[Opening AVAILABLE DATA section]

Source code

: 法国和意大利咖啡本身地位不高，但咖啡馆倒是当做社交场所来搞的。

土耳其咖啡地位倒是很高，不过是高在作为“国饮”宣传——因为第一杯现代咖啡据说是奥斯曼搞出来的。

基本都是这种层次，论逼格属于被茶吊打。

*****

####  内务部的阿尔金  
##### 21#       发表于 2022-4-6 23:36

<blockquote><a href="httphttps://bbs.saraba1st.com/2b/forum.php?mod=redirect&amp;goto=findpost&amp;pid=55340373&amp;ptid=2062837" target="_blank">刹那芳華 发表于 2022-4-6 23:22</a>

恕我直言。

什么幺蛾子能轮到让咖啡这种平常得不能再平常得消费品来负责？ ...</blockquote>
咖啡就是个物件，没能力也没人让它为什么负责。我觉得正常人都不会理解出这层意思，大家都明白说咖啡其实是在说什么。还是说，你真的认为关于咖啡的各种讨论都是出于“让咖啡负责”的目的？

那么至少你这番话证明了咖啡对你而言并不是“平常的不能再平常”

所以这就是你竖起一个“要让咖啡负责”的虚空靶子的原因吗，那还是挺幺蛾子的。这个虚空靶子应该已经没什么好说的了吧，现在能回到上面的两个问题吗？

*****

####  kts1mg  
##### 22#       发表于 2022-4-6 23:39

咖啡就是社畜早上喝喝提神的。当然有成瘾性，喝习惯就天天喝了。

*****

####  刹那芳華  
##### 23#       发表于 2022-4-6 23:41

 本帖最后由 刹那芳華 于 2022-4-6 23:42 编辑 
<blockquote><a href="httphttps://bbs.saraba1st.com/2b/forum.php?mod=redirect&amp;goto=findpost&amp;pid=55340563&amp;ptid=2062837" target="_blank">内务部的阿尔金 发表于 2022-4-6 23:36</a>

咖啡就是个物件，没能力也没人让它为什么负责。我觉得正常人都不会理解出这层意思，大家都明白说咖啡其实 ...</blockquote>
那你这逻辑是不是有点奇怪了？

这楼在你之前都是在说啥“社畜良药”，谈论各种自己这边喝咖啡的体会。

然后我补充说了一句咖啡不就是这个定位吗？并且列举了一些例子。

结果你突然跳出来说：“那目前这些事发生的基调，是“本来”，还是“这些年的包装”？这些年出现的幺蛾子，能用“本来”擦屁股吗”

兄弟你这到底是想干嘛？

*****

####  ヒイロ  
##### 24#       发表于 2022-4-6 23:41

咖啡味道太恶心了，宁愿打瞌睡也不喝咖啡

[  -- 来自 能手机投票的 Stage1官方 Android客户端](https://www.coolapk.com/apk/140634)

[Closing AVAILABLE DATA section]

Copy every line above in which the string "内务部的阿尔金" shows up.

OUTPUT:
####  内务部的阿尔金  
<blockquote><a href="httphttps://bbs.saraba1st.com/2b/forum.php?mod=redirect&amp;goto=findpost&amp;pid=55340563&amp;ptid=2062837" target="_blank">内务部的阿尔金 发表于 2022-4-6 23:36</a>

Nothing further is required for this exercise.